Personal information
- Born: 26 February 1962 (age 63)
- Nationality: Norwegian

Senior clubs
- Years: Team
- Holmestrand IF
- Nøtterøy IF
- CD Cajamadrid
- Málaga
- Kristiansands IF
- ?1985–1992?: IF Urædd

National team
- Years: Team / Apps / (Gls)
- 1983–1989: Norway / 116 / (343)

Teams managed
- Stavanger IF

= Bent Svele =

Norwegian handball player and coach (born 1962)

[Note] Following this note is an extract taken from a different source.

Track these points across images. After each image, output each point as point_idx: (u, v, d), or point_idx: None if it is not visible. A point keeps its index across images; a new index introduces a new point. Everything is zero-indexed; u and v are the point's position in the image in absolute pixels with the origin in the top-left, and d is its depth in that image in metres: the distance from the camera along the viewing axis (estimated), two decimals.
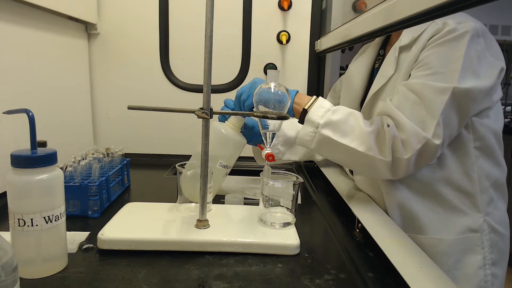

Bent Svele (born 26 February 1962) is a Norwegian former handball player, coach and sports reporter.

==Biography==
Born on 26 February 1962, Svele represented the club IF Urædd, with which he won the Norwegian league in 1985, 1988 and 1992, and the Norwegian cup in 1987. He was selected player of the year in the Norwegian league in 1984, 1988 and 1992. During his career, he also played for the clubs Holmestrand IF, Nøtterøy IF, CD Cajamadrid, Málaga and Kristiansands IF, and he coached the club Stavanger IF. He made his debut on the Norwegian national team in 1983, and played 116 matches and scored 343 goals for the national team between 1983 and 1989.

Svele has been sports commentator for the television channel TV 2 Norway since 2000, covering handball events as expert along with reporter Harald Bredeli. He also commented Gladiatorerna together with Mini Jakobsen.

==Awards==
Svele was awarded the Håndballstatuetten trophy from the Norwegian Handball Federation in 2010.